[Python-ideas] while conditional in list comprehension ??

[Steven D'Aprano]

On 30/01/13 02:44, Wolfgang Maier wrote:

> list(i for i in range(100) if i<50 or stop())
> Really (!) nice (and 2x as fast as using itertools.takewhile())!

I think you are mistaken about the speed. The itertools iterators are highly
optimized and do all their work in fast C code. If you are seeing takewhile
as slow, you are probably doing something wrong: untrustworthy timing code,
misinterpreting what you are seeing, or some other error.


Here's a comparison done the naive or obvious way.

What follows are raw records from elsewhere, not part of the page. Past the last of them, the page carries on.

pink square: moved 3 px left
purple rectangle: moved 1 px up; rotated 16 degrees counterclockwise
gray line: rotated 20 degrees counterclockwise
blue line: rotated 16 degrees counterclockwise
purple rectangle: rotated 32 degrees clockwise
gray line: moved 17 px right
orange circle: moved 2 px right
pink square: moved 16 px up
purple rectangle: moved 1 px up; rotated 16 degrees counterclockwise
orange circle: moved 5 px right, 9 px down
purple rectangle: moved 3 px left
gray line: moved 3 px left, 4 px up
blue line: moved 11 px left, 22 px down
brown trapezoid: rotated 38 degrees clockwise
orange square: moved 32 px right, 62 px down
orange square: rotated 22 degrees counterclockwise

Copy and paste it into an
interactive Python session:


from itertools import takewhile
from timeit import Timer

def stop(): raise StopIteration

setup = 'from __main__ import stop, takewhile'

t1 = Timer('list(i for i in xrange(1000) if i < 50 or stop())', setup)
t2 = Timer('[i for i in takewhile(lambda x: x < 50, xrange(1000))]', setup)

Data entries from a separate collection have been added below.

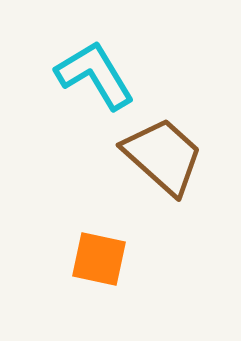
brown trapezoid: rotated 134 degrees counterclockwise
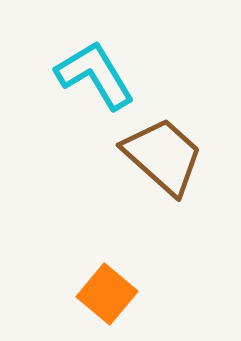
orange square: moved 8 px right, 35 px down; rotated 28 degrees clockwise
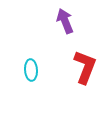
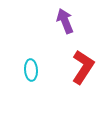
red L-shape: moved 2 px left; rotated 12 degrees clockwise
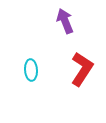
red L-shape: moved 1 px left, 2 px down
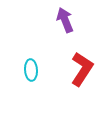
purple arrow: moved 1 px up
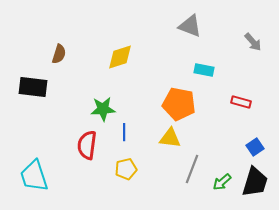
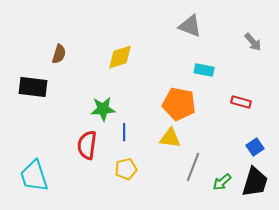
gray line: moved 1 px right, 2 px up
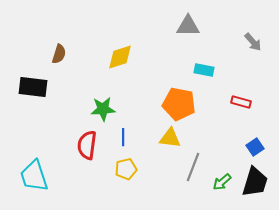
gray triangle: moved 2 px left; rotated 20 degrees counterclockwise
blue line: moved 1 px left, 5 px down
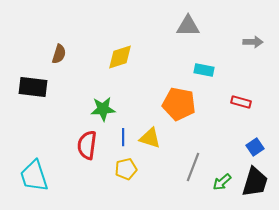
gray arrow: rotated 48 degrees counterclockwise
yellow triangle: moved 20 px left; rotated 10 degrees clockwise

min(t1.repeat(number=100000, repeat=5))
min(t2.repeat(number=100000, repeat=5))


On my computer, t1 is about 1.5 times faster than t2. But this is misleading,
because it's not takewhile that is slow. I am feeding something slow into
takewhile. If I really need to run as fast as possible, I can optimize the
function call inside takewhile:


from operator import lt
from functools import partial

small_enough = partial(lt, 50)
setup2 = 'from __main__ import takewhile, small_enough'

t3 = Timer('[i for i in takewhile(small_enough, xrange(1000))]', setup2)

min(t3.repeat(number=100000, repeat=5))


On my computer, t3 is nearly 13 times faster than t1, and 19 times faster
than t2. Here are the actual times I get, using Python 2.7:


py> min(t1.repeat(number=100000, repeat=5))  # using the StopIteration hack
1.2609241008758545
py> min(t2.repeat(number=100000, repeat=5))  # takewhile and lambda
1.85182785987854
py> min(t3.repeat(number=100000, repeat=5))  # optimized version
0.09847092628479004



-- 
Steven